== DIRECTIONS FOR THIS TASK ==
Reproduce exactly the lines below from the one containing "right front paw: (120, 548)" through the one containing "right shoulder: (162, 243)", including both, and nothing else.

Bounding boxes with keypoints

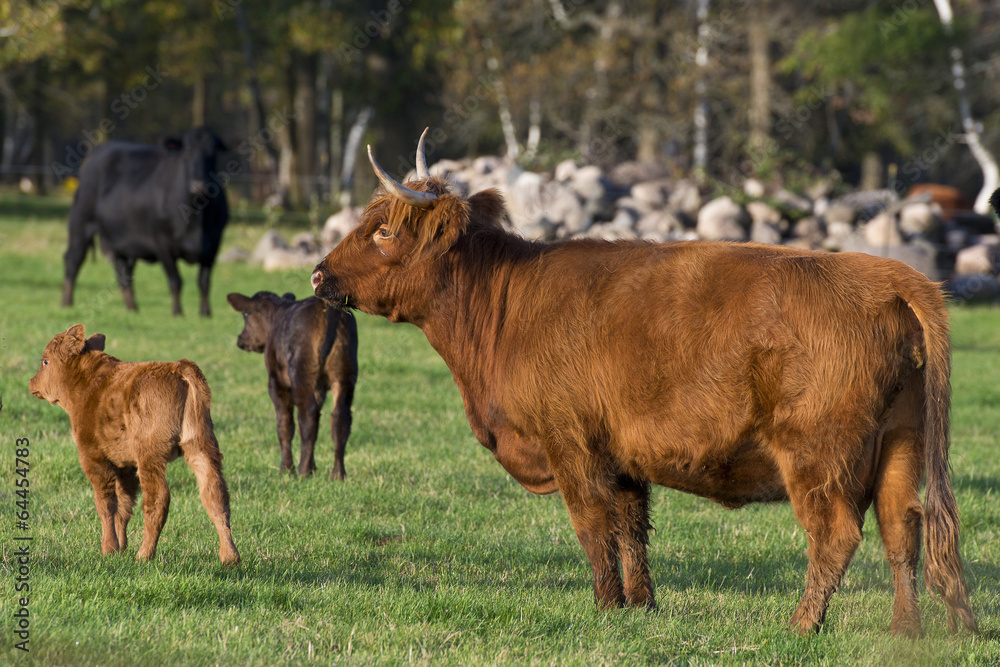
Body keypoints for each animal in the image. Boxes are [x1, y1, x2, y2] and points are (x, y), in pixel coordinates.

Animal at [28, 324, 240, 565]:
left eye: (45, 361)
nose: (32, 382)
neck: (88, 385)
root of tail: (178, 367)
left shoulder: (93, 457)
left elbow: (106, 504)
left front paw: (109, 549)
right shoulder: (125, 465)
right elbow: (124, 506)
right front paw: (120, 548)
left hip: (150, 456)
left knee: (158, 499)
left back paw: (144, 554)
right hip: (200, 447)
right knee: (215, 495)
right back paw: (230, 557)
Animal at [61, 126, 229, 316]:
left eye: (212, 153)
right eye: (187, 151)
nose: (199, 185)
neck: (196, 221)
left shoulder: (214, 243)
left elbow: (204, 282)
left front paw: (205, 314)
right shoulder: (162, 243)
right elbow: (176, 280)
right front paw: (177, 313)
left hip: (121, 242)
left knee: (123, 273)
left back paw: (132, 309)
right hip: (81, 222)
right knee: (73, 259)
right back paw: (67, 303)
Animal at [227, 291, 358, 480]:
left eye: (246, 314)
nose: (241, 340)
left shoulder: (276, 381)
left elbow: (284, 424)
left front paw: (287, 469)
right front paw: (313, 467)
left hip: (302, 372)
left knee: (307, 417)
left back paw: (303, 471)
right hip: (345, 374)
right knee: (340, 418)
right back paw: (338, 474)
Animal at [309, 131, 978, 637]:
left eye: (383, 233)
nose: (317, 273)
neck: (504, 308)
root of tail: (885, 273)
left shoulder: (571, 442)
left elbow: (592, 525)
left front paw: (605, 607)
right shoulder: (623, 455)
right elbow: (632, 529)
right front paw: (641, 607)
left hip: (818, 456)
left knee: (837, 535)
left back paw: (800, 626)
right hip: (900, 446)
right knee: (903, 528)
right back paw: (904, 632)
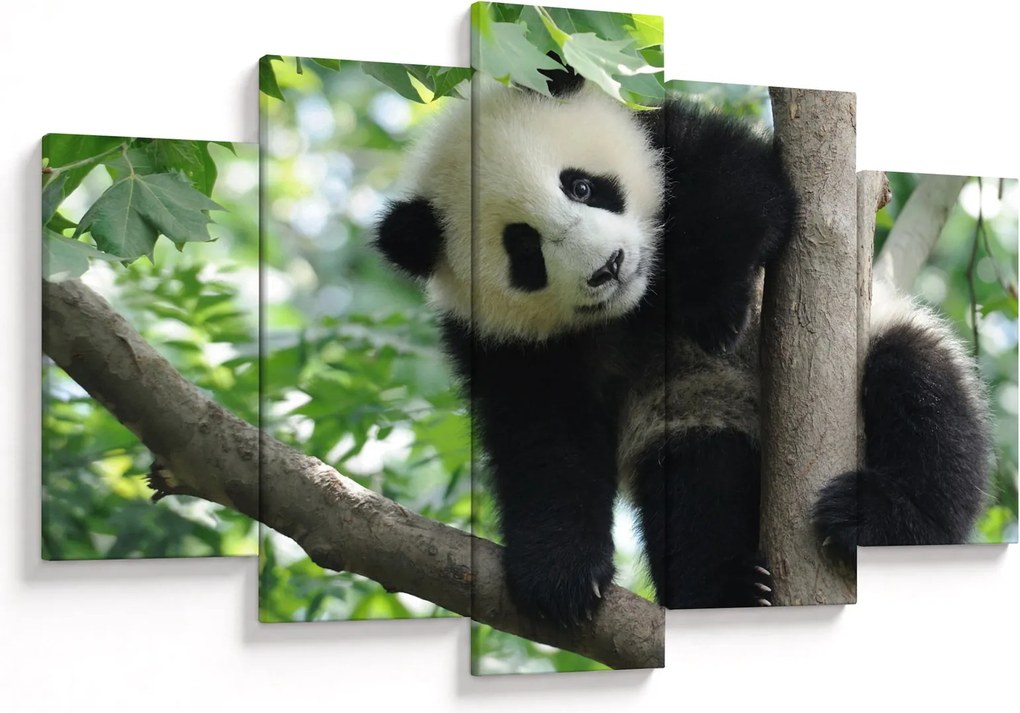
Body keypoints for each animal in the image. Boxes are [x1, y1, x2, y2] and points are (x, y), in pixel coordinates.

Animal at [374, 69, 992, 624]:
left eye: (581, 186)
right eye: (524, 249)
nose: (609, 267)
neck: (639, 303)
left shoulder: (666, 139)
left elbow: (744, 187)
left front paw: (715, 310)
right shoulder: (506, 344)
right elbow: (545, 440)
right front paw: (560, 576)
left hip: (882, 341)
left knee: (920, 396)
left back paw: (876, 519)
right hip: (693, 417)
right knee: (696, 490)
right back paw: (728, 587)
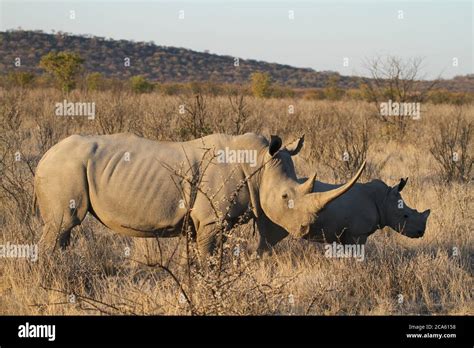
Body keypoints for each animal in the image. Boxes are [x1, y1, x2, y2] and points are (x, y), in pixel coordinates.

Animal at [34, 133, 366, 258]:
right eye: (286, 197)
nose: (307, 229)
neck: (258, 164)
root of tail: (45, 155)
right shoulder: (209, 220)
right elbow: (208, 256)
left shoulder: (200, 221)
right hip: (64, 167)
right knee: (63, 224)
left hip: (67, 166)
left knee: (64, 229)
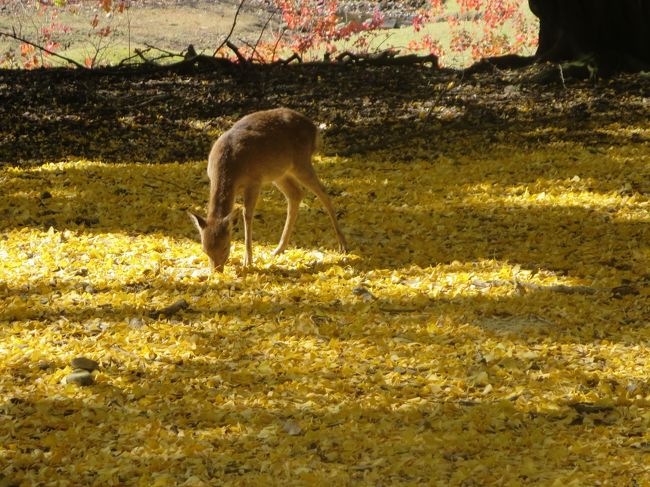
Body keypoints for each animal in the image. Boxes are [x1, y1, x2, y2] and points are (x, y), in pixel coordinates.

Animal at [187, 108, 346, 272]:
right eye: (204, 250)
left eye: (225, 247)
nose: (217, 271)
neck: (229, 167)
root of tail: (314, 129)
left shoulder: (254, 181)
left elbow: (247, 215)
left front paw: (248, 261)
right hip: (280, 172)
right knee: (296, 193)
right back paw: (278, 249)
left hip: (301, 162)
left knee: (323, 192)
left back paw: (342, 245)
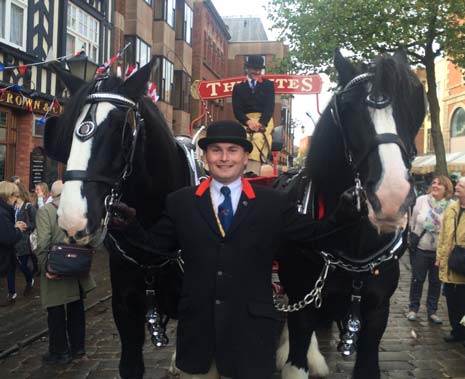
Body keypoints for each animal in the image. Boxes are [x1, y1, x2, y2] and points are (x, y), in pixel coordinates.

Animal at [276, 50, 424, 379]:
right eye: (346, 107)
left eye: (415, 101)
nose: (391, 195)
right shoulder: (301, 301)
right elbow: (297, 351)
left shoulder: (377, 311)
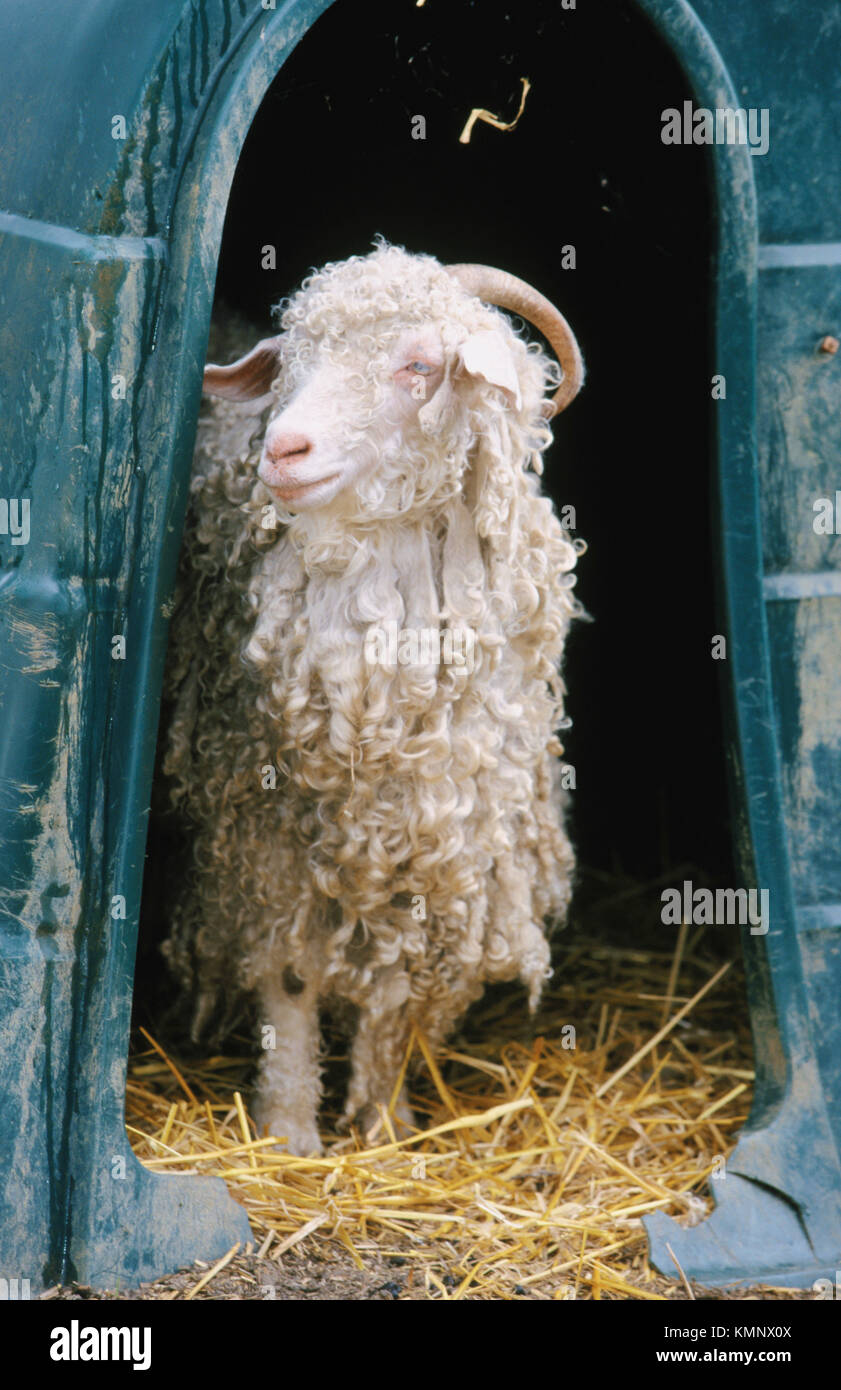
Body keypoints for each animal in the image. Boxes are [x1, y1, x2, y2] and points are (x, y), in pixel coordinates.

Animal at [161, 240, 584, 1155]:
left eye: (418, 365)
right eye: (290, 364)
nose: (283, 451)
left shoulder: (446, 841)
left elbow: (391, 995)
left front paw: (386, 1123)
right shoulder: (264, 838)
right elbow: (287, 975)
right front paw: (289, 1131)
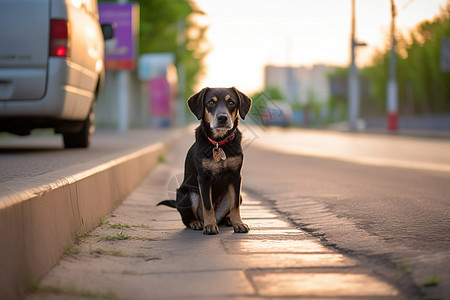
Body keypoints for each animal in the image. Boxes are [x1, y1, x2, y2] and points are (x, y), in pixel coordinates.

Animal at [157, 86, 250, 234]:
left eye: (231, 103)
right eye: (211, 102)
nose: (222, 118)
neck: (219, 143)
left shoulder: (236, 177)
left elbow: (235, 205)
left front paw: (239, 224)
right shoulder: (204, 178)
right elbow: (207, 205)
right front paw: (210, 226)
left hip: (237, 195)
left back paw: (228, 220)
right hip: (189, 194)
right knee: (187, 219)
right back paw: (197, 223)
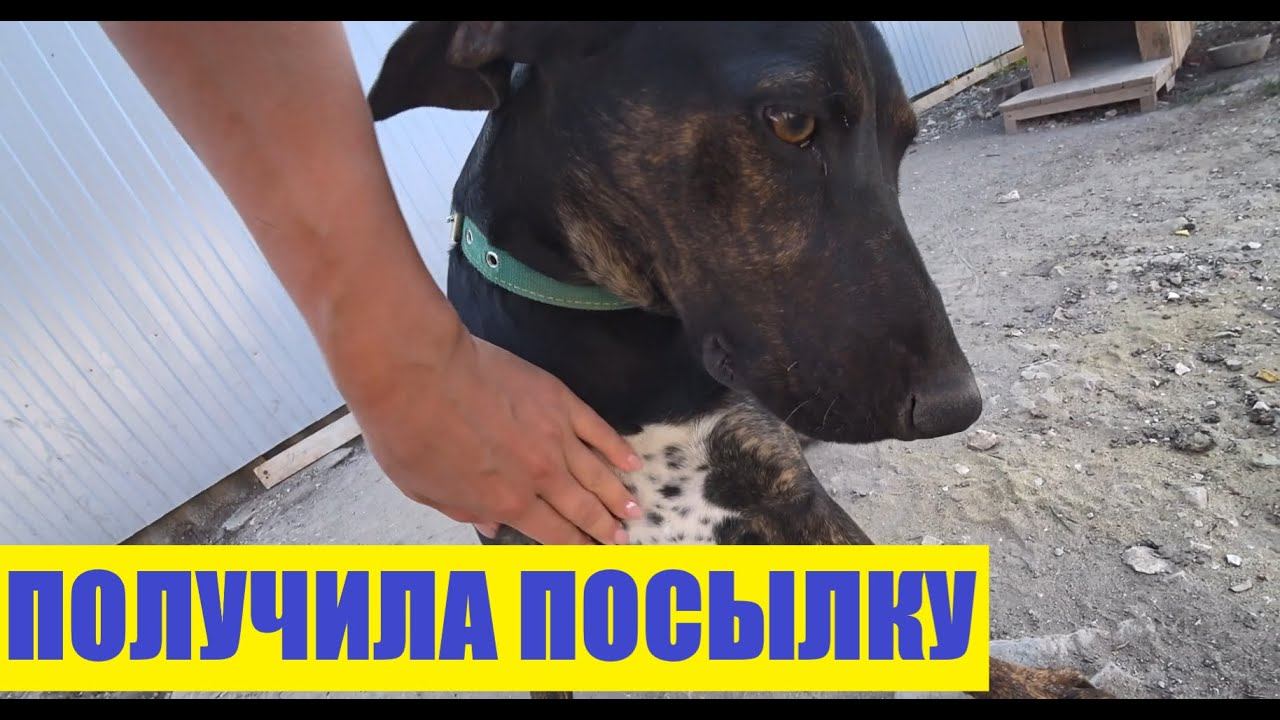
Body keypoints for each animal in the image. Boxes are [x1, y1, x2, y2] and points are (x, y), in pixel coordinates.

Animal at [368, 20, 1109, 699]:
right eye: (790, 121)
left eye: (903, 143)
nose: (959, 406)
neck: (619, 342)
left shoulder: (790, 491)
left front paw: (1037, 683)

== FINAL ANSWER ==
right front paw: (120, 548)
left hip: (150, 456)
left knee: (158, 499)
left back paw: (144, 554)
right hip: (200, 447)
right knee: (215, 495)
right back paw: (230, 557)
Animal at [61, 126, 229, 316]:
left eye: (212, 153)
right eye: (187, 151)
nose: (199, 185)
neck: (196, 221)
left shoulder: (214, 243)
left elbow: (204, 282)
left front paw: (205, 314)
right shoulder: (162, 243)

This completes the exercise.